Tasks:
[A] List the substances that the Stacker 2 article says bodybuilders stacked and took together for more workout energy.
[B] According to the Stacker 2 article, which energy shot outsold Stacker 2 in 2010?

Text under study Block Start

= Stacker 2 =

Energy supplement company

Stacker 2 is an energy supplement company developed by NVE Pharmaceuticals in 1997. It got its name from "Stacking" which was what bodybuilders routinely engaged in by stacking and ingesting Ephedrine HCL, caffeine and aspirin to acquire more energy for a workout. It gained popularity in the early 2000s using WWE wrestlers, NASCAR drivers such as Kenny Wallace and other celebrities in their advertisements.

==History==
Stacker 2 first became known for stimulant-based fat-burner and weight-loss supplements. Early products were associated with ephedra-based formulations that were marketed for weight loss, energy, and bodybuilding use before U.S. regulators moved to ban dietary supplements containing ephedrine alkaloids in 2004.

In August 2005, NVE Pharmaceuticals was sued by a woman that suffered a hemorrhagic stroke. In 2005, NVE Pharmaceuticals filed for chapter 11 bankruptcy under the pressure from lawsuits.

In 2006, Stacker 2 released the "6 hour power energy shot". In June 2006, NVE Pharmaceuticals sued Joseph R. Gannascoli because he wasn't doing enough to promote Stacker 2.

In 2010, it was the 2nd best selling energy shot behind 5-hour Energy.

In 2016, it lost a $22 million lawsuit against the Plaintiff 5-Hour Energy which accused Stacker 2 of infringement on its trademark.

Text under study Block End
Information given Block Start

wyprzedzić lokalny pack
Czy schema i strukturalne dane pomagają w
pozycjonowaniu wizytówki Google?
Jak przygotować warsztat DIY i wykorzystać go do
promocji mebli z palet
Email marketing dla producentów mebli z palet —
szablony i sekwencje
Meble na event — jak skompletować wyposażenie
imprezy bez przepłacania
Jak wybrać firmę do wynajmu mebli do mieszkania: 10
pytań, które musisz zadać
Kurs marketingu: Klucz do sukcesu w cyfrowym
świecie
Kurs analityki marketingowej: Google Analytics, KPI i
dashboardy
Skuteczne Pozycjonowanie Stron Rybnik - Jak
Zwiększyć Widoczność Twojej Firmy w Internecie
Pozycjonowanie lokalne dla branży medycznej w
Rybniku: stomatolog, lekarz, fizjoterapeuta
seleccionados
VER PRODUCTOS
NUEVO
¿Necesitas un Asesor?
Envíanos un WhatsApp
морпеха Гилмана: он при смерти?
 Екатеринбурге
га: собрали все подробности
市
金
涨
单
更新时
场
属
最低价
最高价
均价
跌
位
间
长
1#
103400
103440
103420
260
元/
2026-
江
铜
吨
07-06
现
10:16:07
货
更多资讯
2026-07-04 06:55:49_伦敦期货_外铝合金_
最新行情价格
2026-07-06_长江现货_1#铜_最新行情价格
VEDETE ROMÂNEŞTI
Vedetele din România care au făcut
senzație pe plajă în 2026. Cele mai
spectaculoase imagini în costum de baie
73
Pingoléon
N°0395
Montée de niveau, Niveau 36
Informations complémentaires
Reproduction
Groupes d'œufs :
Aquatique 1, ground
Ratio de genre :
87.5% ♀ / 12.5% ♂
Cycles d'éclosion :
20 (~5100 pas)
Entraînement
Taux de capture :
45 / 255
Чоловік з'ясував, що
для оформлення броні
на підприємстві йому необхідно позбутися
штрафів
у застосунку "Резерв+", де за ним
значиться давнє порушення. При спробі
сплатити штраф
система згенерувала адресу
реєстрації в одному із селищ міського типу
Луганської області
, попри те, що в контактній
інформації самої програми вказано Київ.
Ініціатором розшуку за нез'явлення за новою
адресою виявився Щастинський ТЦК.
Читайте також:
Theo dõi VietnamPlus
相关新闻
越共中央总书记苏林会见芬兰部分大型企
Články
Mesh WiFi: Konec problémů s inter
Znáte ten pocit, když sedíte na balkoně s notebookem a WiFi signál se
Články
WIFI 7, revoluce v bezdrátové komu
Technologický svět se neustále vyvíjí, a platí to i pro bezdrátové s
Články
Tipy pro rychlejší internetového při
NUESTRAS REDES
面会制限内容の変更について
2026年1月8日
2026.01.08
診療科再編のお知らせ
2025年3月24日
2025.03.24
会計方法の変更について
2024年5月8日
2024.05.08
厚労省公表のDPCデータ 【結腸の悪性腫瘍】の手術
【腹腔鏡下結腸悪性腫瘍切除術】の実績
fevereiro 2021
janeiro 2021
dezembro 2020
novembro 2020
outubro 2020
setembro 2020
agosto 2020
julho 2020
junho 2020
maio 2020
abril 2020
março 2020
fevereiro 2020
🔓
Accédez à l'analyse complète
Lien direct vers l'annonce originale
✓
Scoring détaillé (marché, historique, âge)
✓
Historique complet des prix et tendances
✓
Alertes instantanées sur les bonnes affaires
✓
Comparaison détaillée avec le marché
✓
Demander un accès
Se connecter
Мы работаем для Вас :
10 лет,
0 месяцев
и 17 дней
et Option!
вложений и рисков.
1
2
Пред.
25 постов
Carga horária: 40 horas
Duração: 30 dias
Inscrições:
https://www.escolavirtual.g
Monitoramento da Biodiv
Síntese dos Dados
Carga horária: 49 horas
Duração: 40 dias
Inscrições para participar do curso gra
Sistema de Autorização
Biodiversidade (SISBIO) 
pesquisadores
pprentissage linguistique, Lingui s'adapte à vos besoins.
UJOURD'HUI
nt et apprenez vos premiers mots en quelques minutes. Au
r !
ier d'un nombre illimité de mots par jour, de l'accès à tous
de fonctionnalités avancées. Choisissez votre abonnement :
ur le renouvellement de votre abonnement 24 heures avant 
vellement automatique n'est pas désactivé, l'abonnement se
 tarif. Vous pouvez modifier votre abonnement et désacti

Information given Block End

Solutions to the problems:
[A] Ephedrine HCL, caffeine, and aspirin.

[B] 5-hour Energy.